After a dismal start to the month, major U.S. stock market indexes bounced the other day before closing in bear market territory and this has spawned all sorts of reports in the mainstream financial media in which analysts and pundits are now hopeful about a big fourth quarter rally. This Bloomberg story is typical of the lot.
Strategists See Biggest S&P 500 Gain Since ’98
Wall Street strategists say the Standard & Poor’s 500 Index, after falling within 1 percent of a bear market this week, will post the biggest fourth-quarter rally in 13 years even after they cut forecasts at a rate exceeded only during the credit crisis.
The benchmark index for U.S. stocks will climb 14 percent from yesterday to end 2011 at 1,300, according to the average estimate of 12 strategists surveyed by Bloomberg. The last time they were this bullish in October was 2008, when the group predicted a 27 percent gain and the index lost 18 percent.
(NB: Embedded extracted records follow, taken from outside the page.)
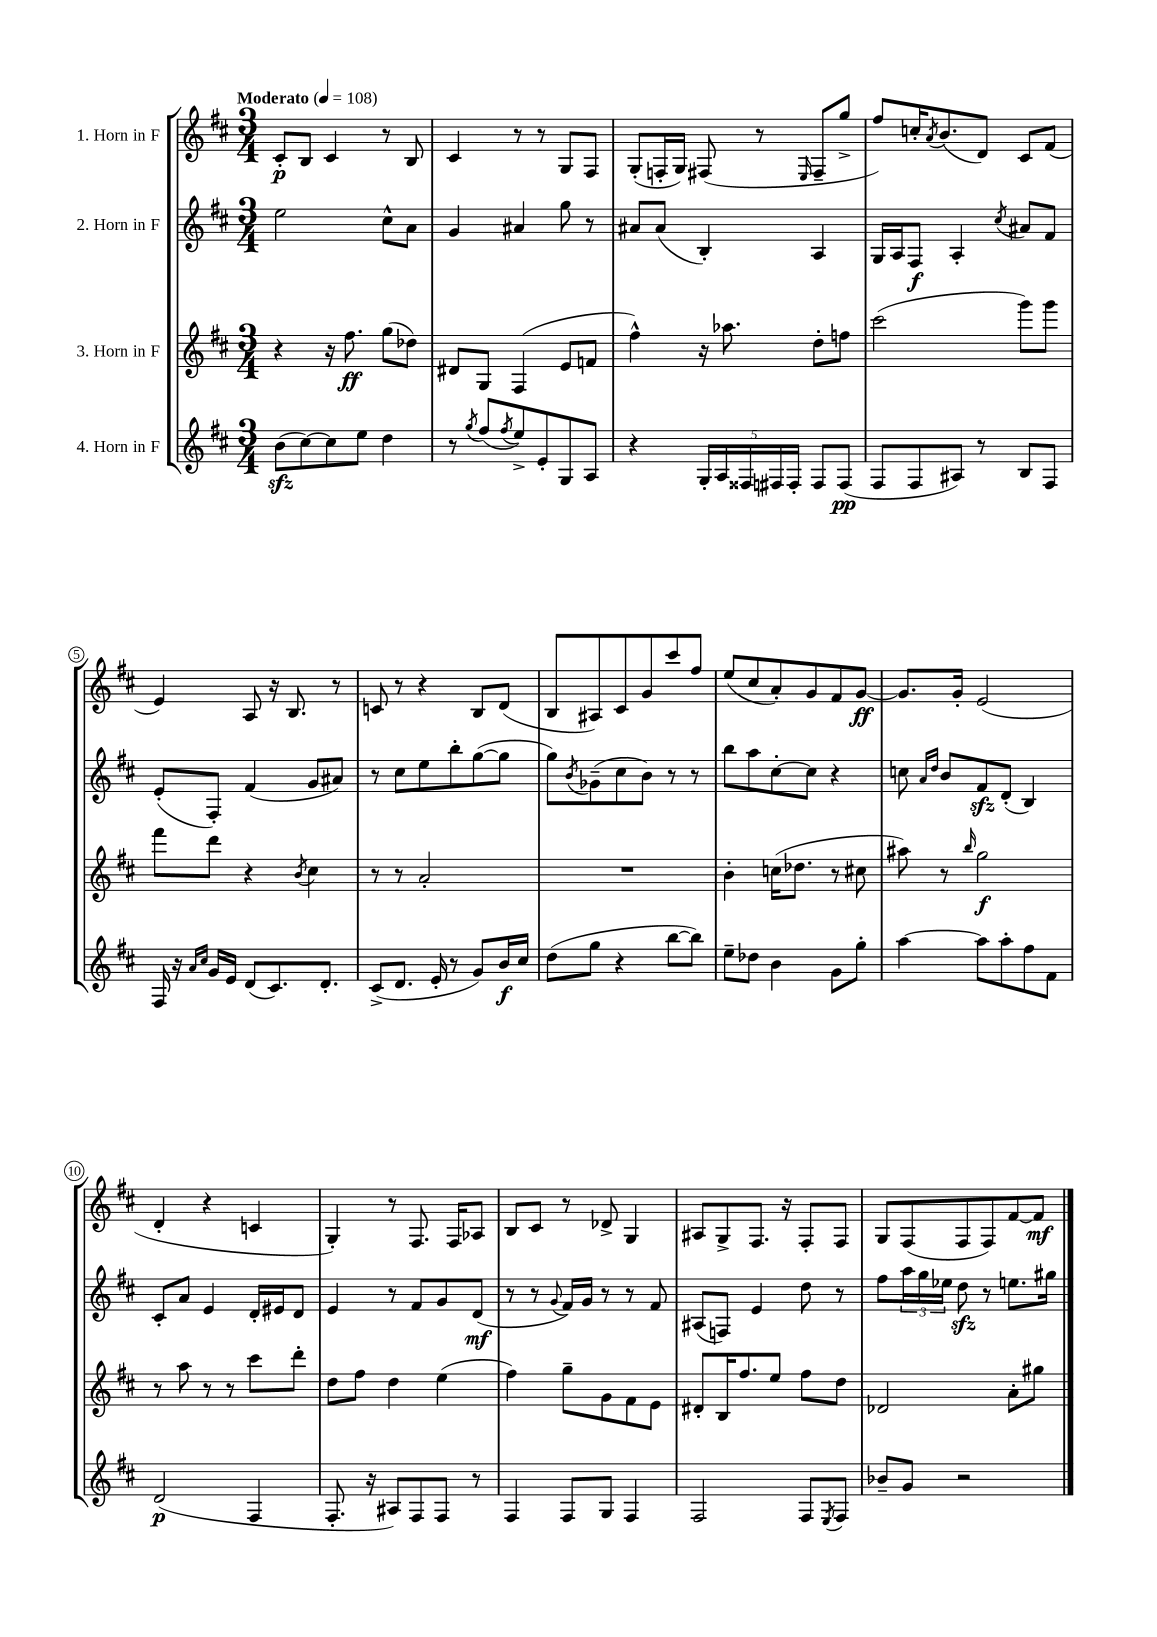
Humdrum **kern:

**kern	**dynam	**kern	**dynam	**kern	**dynam	**kern	**dynam
*part4	*part4	*part3	*part3	*part2	*part2	*part1	*part1
*staff4	*staff4	*staff3	*staff3	*staff2	*staff2	*staff1	*staff1
*I"4. Horn in F	*	*I"3. Horn in F	*	*I"2. Horn in F	*	*I"1. Horn in F	*
*clefG2	*	*clefG2	*	*clefG2	*	*clefG2	*
*k[f#c#]	*	*k[f#c#]	*	*k[f#c#]	*	*k[f#c#]	*
*M3/4	*	*M3/4	*	*M3/4	*	*M3/4	*
*MM108	*	*MM108	*	*MM108	*	*MM108	*
=1	=1	=1	=1	=1	=1	=1	=1
!	!	!	!	!	!	!LO:TX:a:B:t=Moderato	!
(8bzz\L	.	4r	.	2ee\	.	8c#'/L	p
[8cc#\)	.	.	.	.	.	8B/J	.
8cc#\]	.	16r	.	.	.	4c#/	.
.	.	8.ff#\	ff	.	.	.	.
8ee\J	.	.	.	.	.	.	.
4dd\	.	(8gg\L	.	8cc#^^\L	.	8r	.
.	.	8dd-X\J)	.	8a\J	.	8B/	.
=2	=2	=2	=2	=2	=2	=2	=2
8r	.	8d#X/L	.	4g/	.	4c#/	.
8qgg/	.	.	.	.	.	.	.
(8ff#/L	.	8G/J	.	.	.	.	.
8qff#/	.	.	.	.	.	.	.
8ee^/)	.	(4F#/	.	4a#X/	.	8r	.
8e'/	.	.	.	.	.	8r	.
8G/	.	8e/L	.	8gg\	.	8G/L	.
8A/J	.	8fn/J	.	8r	.	8F#/J	.
=3	=3	=3	=3	=3	=3	=3	=3
4r	.	4ff#^^\)	.	8a#X/L	.	(8G'/L	.
.	.	.	.	(8a#/J	.	16Fn'/L	.
.	.	.	.	.	.	16G/JJ)	.
20G'/LL	.	16r	.	4B'/)	.	(8F#X/	.
20A/	.	.	.	.	.	.	.
.	.	8.aa-X\	.	.	.	.	.
20F##X/	.	.	.	.	.	.	.
.	.	.	.	.	.	8r	.
20F#X/	.	.	.	.	.	.	.
20F#'/JJ	.	.	.	.	.	.	.
.	.	.	.	.	.	16qqE/	.
8F#/L	.	8dd'\L	.	4A/	.	8F#~/L	.
(8F#/J	pp	8ffn\J	.	.	.	8gg^/J	.
=4	=4	=4	=4	=4	=4	=4	=4
8F#/L	.	(2ccc#\	.	16G/LL	.	8ff#/L)	.
.	.	.	.	16A/J	.	.	.
8F#/	.	.	.	8F#/J	f	16ccn'/K	.
.	.	.	.	.	.	8qa/	.
.	.	.	.	.	.	(8.b/	.
8A#X/J)	.	.	.	4A'/	.	.	.
8r	.	.	.	.	.	8d/J)	.
.	.	.	.	8qcc#/	.	.	.
8B/L	.	8ggg\L)	.	8a#X/L	.	8c#/L	.
8F#/J	.	8ggg\J	.	8f#/J	.	(8f#/J	.
!!LO:LB:g=z
=5	=5	=5	=5	=5	=5	=5	=5
16F#/	.	8fff#\L	.	(8e'/L	.	4e/)	.
16r	.	.	.	.	.	.	.
16qqa/LL	.	.	.	.	.	.	.
16qqcc#/JJ	.	.	.	.	.	.	.
16g/LL	.	8ddd\J	.	8F#'/J)	.	.	.
16e/JJ	.	.	.	.	.	.	.
(8d/L	.	4r	.	(4f#/	.	8A/	.
8.c#/)	.	.	.	.	.	16r	.
.	.	.	.	.	.	8.B/	.
.	.	8qb/	.	.	.	.	.
.	.	4cc#\	.	8g/L	.	.	.
8.d'/J	.	.	.	.	.	.	.
.	.	.	.	8a#X/J)	.	8r	.
=6	=6	=6	=6	=6	=6	=6	=6
(8c#^/L	.	8r	.	8r	.	8cn/	.
8.d/J	.	8r	.	8cc#\L	.	8r	.
.	.	2a'/	.	8ee\	.	4r	.
16e'/	.	.	.	.	.	.	.
8r	.	.	.	8bb'\	.	.	.
8g/L)	.	.	.	([8gg\	.	8B/L	.
16b/L	f	.	.	8gg\J]	.	(8d/J	.
16cc#/JJ	.	.	.	.	.	.	.
=7	=7	=7	=7	=7	=7	=7	=7
(8dd\L	.	2.r	.	8gg\L)	.	8B/L	.
.	.	.	.	8qb/	.	.	.
8gg\J	.	.	.	(8g-X~\	.	8A#X/)	.
4r	.	.	.	8cc#\	.	8c#/	.
.	.	.	.	8b\J)	.	8g/	.
[8bb\L	.	.	.	8r	.	8ccc#/	.
8bb\J])	.	.	.	8r	.	8ff#/J	.
=8	=8	=8	=8	=8	=8	=8	=8
8ee~\L	.	4b'\	.	8bb\L	.	(8ee/L	.
8dd-X\J	.	.	.	8aa\	.	8cc#/	.
4b\	.	(16ccn\KL	.	[8cc#'\	.	8a'/)	.
.	.	8.dd-X\J	.	.	.	.	.
.	.	.	.	8cc#\J]	.	8g/	.
8g\L	.	8r	.	4r	.	8f#/	.
8gg'\J	.	8cc#X\	.	.	.	[8g/J	ff
=9	=9	=9	=9	=9	=9	=9	=9
[4aa\	.	8aa#X\)	.	8ccn\	.	8.g/L]	.
.	.	.	.	16qqa/LL	.	.	.
.	.	.	.	16qqdd/JJ	.	.	.
.	.	8r	.	8b/L	.	.	.
.	.	.	.	.	.	16g'/Jk	.
.	.	16qqbb/	.	.	.	.	.
8aa\L]	.	2gg\	f	8f#zz/	.	(2e/	.
8aa'\	.	.	.	(8d'/J	.	.	.
8ff#\	.	.	.	4B/)	.	.	.
8f#\J	.	.	.	.	.	.	.
!!LO:LB:g=z
=10	=10	=10	=10	=10	=10	=10	=10
(2d/	p	8r	.	8c#'/L	.	4d'/	.
.	.	8aa\	.	8a/J	.	.	.
.	.	8r	.	4e/	.	4r	.
.	.	8r	.	.	.	.	.
4F#/	.	8ccc#\L	.	16d'/LL	.	4cn/	.
.	.	.	.	16e#X/J	.	.	.
.	.	8ddd'\J	.	8d/J	.	.	.
=11	=11	=11	=11	=11	=11	=11	=11
8.F#'/	.	8dd\L	.	4e/	.	4G'/)	.
.	.	8ff#\J	.	.	.	.	.
16r	.	.	.	.	.	.	.
8A#X/L)	.	4dd\	.	8r	.	8r	.
8F#/	.	.	.	8f#/L	.	8.F#/	.
8F#/J	.	(4ee\	.	8g/	.	.	.
.	.	.	.	.	.	16F#/KL	.
8r	.	.	.	(8d/J	mf	8A-X/J	.
=12	=12	=12	=12	=12	=12	=12	=12
4F#/	.	4ff#\)	.	8r	.	8B/L	.
.	.	.	.	8r	.	8c#/J	.
.	.	.	.	8qqg/	.	.	.
8F#/L	.	8gg~\L	.	16f#/LL)	.	8r	.
.	.	.	.	16g/JJ	.	.	.
8G/J	.	8g\	.	8r	.	8d-X^/	.
4F#/	.	8f#\	.	8r	.	4G/	.
.	.	8e\J	.	8f#/	.	.	.
=13	=13	=13	=13	=13	=13	=13	=13
2F#/	.	8d#X'/L	.	(8A#X/L	.	8A#X/L	.
.	.	16B/K	.	8Fn/J)	.	8G^/	.
.	.	8.ff#/	.	.	.	.	.
.	.	.	.	4e/	.	8.F#/J	.
.	.	8ee/J	.	.	.	.	.
.	.	.	.	.	.	16r	.
8F#/L	.	8ff#\L	.	8dd\	.	8F#'/L	.
8qE/	.	.	.	.	.	.	.
8F#/J	.	8dd\J	.	8r	.	8F#/J	.
=14	=14	=14	=14	=14	=14	=14	=14
8b-X~/L	.	2d-X/	.	8ff#\L	.	8G/L	.
8g/J	.	.	.	24aa\L	.	(8F#/	.
.	.	.	.	24gg\	.	.	.
.	.	.	.	24ee-X\JJ	.	.	.
2r	.	.	.	8ddzz\	.	8F#/	.
.	.	.	.	8r	.	8F#/)	.
.	.	8a'\L	.	8.een\L	.	[8f#/	.
.	.	8gg#X\J	.	.	.	8f#/J]	mf
.	.	.	.	16gg#X\Jk	.	.	.
==	==	==	==	==	==	==	==
*-	*-	*-	*-	*-	*-	*-	*-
Analysts from Oppenheimer & Co. to UBS AG and Barclays Plc say equities will rebound from a decline of 19 percent since April as policy makers prevent a default by Greece and profit in the S&P 500 climb to $95.85 a share in 2011. Europe’s worsening debt crisis and the U.S. government’s loss of its AAA credit rating led strategists to cut their S&P 500 forecast in the past two months from an average level of 1,401.
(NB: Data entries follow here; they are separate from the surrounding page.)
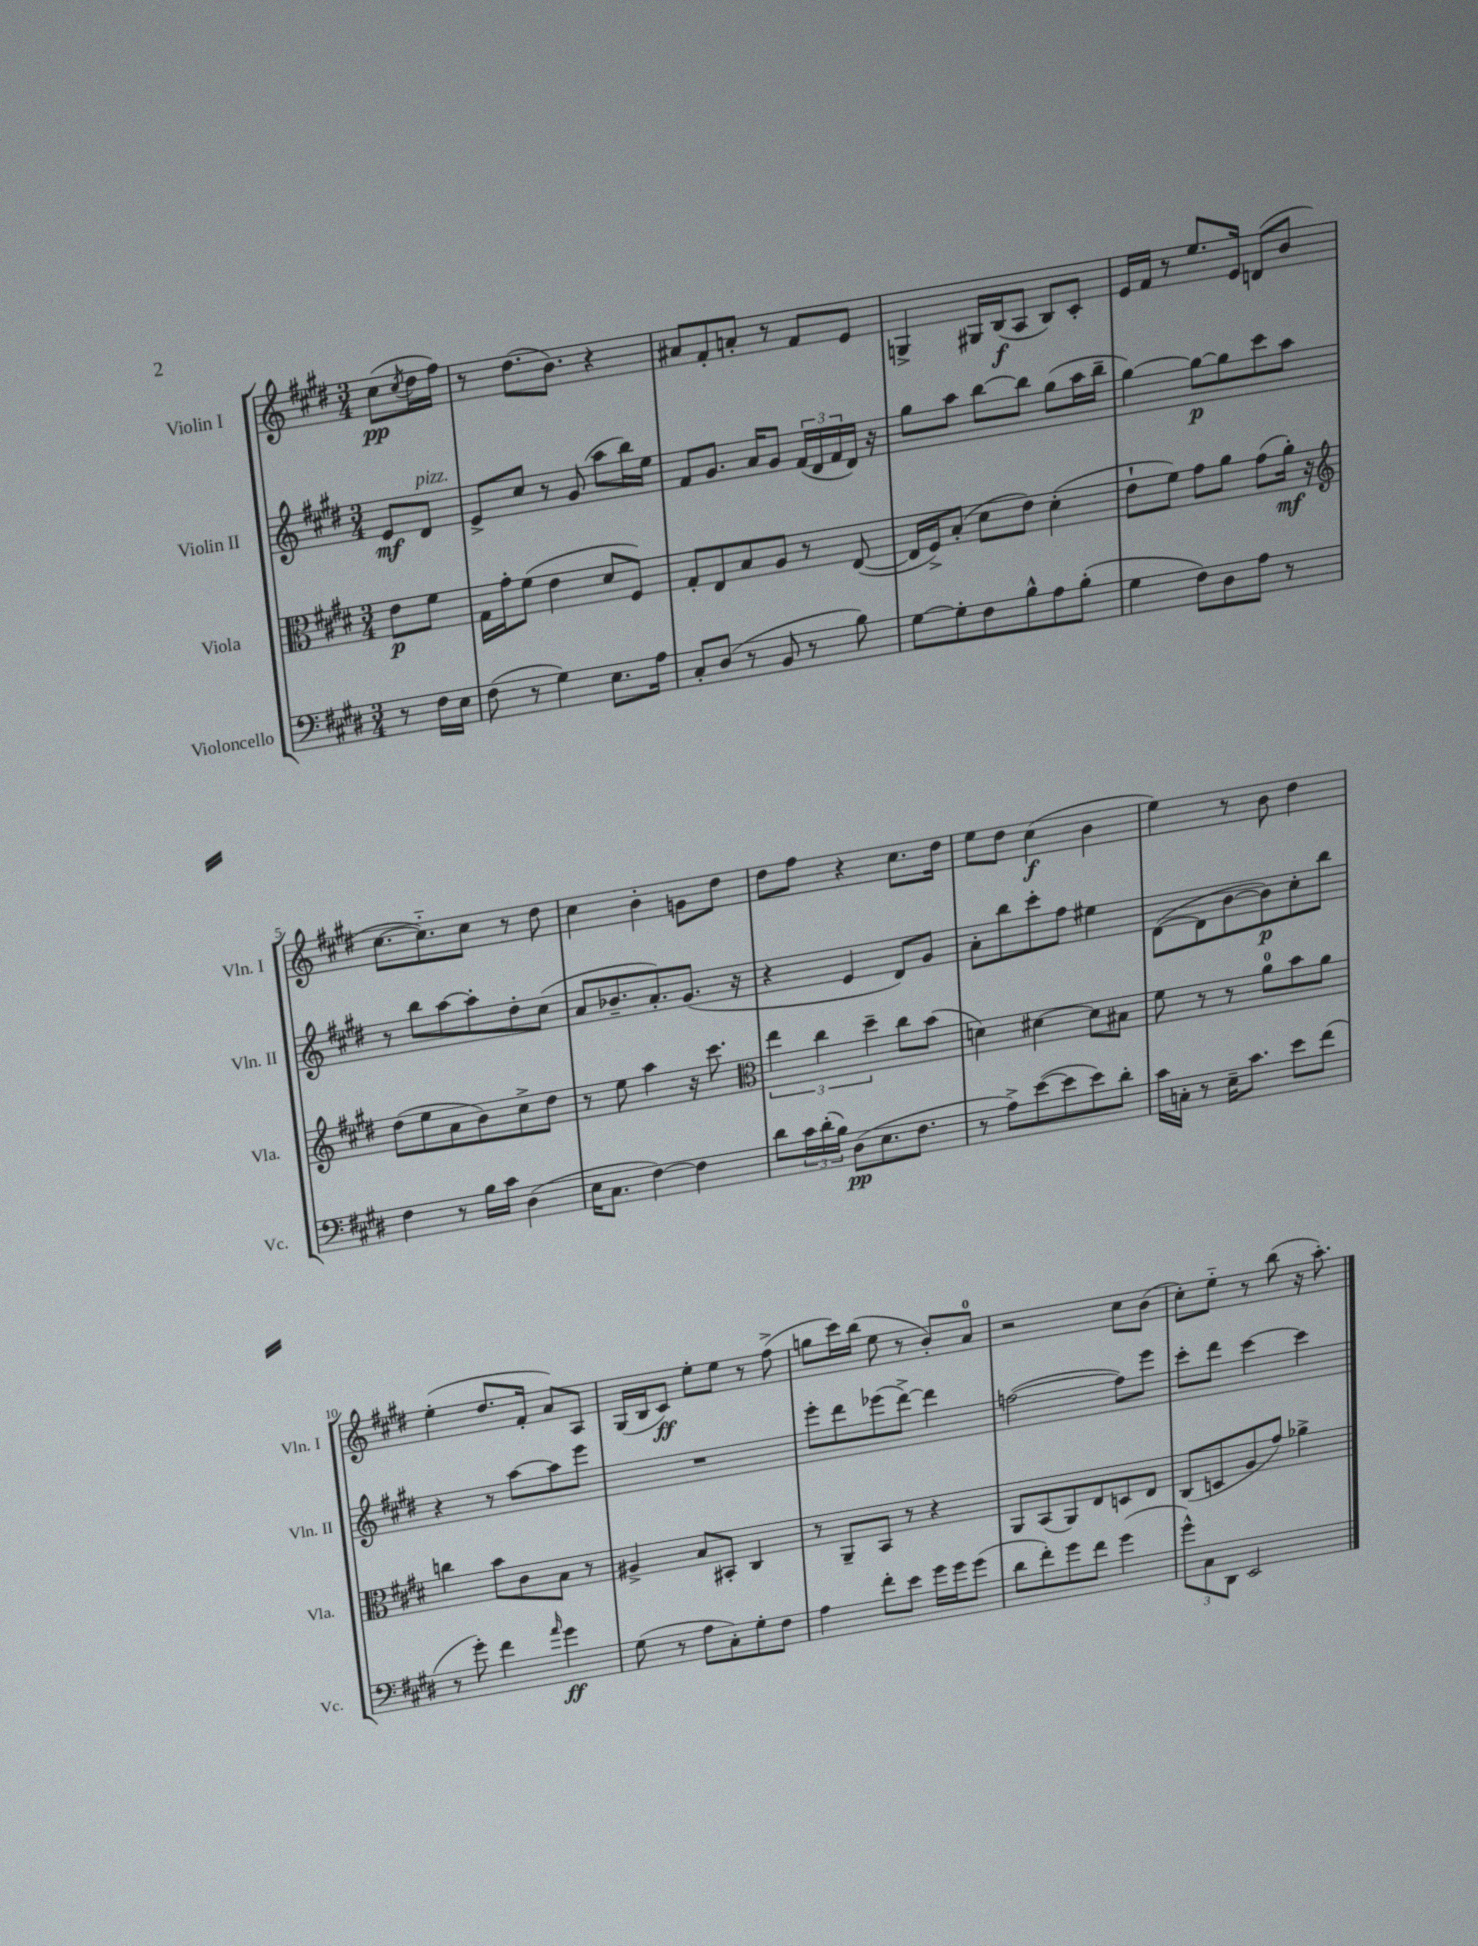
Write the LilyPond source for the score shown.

<<
\new StaffGroup <<
\new Staff = "s0" \with { instrumentName = "Violin I" shortInstrumentName = "Vln. I" } {
    \clef treble \key e \major \numericTimeSignature \time 3/4 \partial 4
    cis''8\pp( \acciaccatura { cis''8 } dis''16 fis''16) |
    r8 dis''8.( b'8.) r4 |
    ais'8 fis'8-. a'8-. r8 fis'8 e'8 |
    g4-> gis16 b16\f( a8 b8) cis'8-. |
    e'16 fis'16 r8 e''8. e'16 d'8( b'8 |
    cis''8.~ cis''8.-_) cis''8 r8 dis''8 |
    cis''4 b'4-. g'8 dis''8 |
    dis''8 fis''8 r4 cis''8. dis''16 |
    e''8 dis''8 cis''4\f( b'4 |
    e''4) r8 b'8 dis''4 |
    e''4-.( dis''8. fis'16-. a'8) a8 |
    gis16( b16 cis'8\ff) e''8-. e''8 r8 fis''8->( |
    g''8 cis'''16) b''16( e''8 r8 b'8-.) a'8-0 |
    r2 cis''8 b'8( |
    cis''8-.) e''8-_ r8 b''8( r16 a''8.-.) \bar "|." |
}
\new Staff = "s1" \with { instrumentName = "Violin II" shortInstrumentName = "Vln. II" } {
    \clef treble \key e \major \numericTimeSignature \time 3/4 \partial 4
    e'8\mf dis'8^\markup { \italic "pizz." } |
    e'8-> cis''8 r8 gis'8( a''8 b''16) e''16 |
    fis'8 gis'8. a'16 gis'8 \tuplet 3/2 { fis'16( dis'16 fis'16 } dis'16) r16 |
    gis''8 a''8 b''8~ b''8 gis''8( a''16 b''16-- |
    gis''4~) gis''8~\p gis''8 cis'''8 a''8 |
    r8 b''8 a''8~ a''8-. dis''8-. cis''8( |
    a'8 bes'8.-- a'8.-.) gis'8.( r16 |
    r4 e'4 dis'8) gis'8 |
    a'8-. b''8 cis'''8-. fis''8 eis''4 |
    dis'8~( dis'8 b'8~ b'8\p) cis''8-. b''8 |
    r4 r8 a''8~ a''8 e'''8 |
    R2. |
    e'''8-. dis'''8 ees'''8( dis'''8~->) dis'''4 |
    f''2~( f''8) e'''8 |
    cis'''8-. dis'''8 cis'''4~ cis'''4 \bar "|." |
}
\new Staff = "s2" \with { instrumentName = "Viola" shortInstrumentName = "Vla." } {
    \clef alto \key e \major \numericTimeSignature \time 3/4 \partial 4
    e'8\p fis'8 |
    gis16 gis'16-. fis'8( e'4 dis'8 fis8) |
    gis8-. e8 b8 a8 r8 e8~( |
    e16 fis16->) b8-.( dis'8 e'8) dis'4-.( |
    e'8-! fis'8) gis'8 a'8 gis'8( a'16-.\mf) r16 |
    \clef treble dis''8( e''8 a'8 b'8) cis''8-> dis''8 |
    r8 e''8 a''4 r16 cis'''8. |
    \clef alto \tuplet 3/2 { e''4 cis''4 dis''4-- } cis''8 b'8( |
    d'4) dis'4~ dis'8 bis8 |
    fis'8 r8 r8 a'8-0 b'8 a'8 |
    c''4 b'8 cis'8 b8 r8 |
    ais4-> b8 bis,8-. cis4 |
    r8 a,8-- b,8 r8 r4 |
    a,8 b,8( a,8) e8 d8 e8 |
    cis8( d8 a8 gis'8) aes'4-> \bar "|." |
}
\new Staff = "s3" \with { instrumentName = "Violoncello" shortInstrumentName = "Vc." } {
    \clef bass \key e \major \numericTimeSignature \time 3/4 \partial 4
    r8 fis16 e16 |
    fis8( r8 gis4) e8. a16 |
    cis8-. dis8( r8 b,8 r8 b8) |
    gis8~ gis8-. fis8 b8-^ a8 b8-.( |
    gis4 fis8) dis8 a8 r8 |
    fis4 r8 b16 cis'16 dis4( |
    e16 cis8. fis4~) fis4 |
    dis'8 \tuplet 3/2 { cis'16 dis'16-.( b16) } dis8\pp( e8. fis8. |
    r8 a8->) e'8~( e'8 e'8) dis'8-. |
    cis'16 c16-. r8 e16-- cis'8. e'8 fis'8( |
    r8 gis'8-.) fis'4 \grace { a'16 } gis'4\ff |
    gis8( r8 a8 cis8-.) gis8-. fis8 |
    a4 fis'8-. e'8 gis'16 gis'16 gis'8( |
    dis'8 fis'8-.) gis'8 fis'8 gis'4( |
    \tuplet 3/2 { gis'8-^) cis8 dis,8 } e,2 \bar "|." |
}
>>
>>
“Investors are way too bearish and are being swayed by macro variables,” Brian Belski, the New York-based chief investment strategist at Oppenheimer, wrote in an e-mail on Oct. 4. “Fundamentals drive stocks,” he said. “U.S. portfolios are not positioned for a positive third-quarter earnings season.”
It is very true that sentiment is worse than the underlying economic fundamentals that, so far, are only indicating sluggish growth or a very mild recession, though, after the 2008 experience, it’s understandable that the mood of the stock buying public has soured in advance of any major decline for either the economy or equities.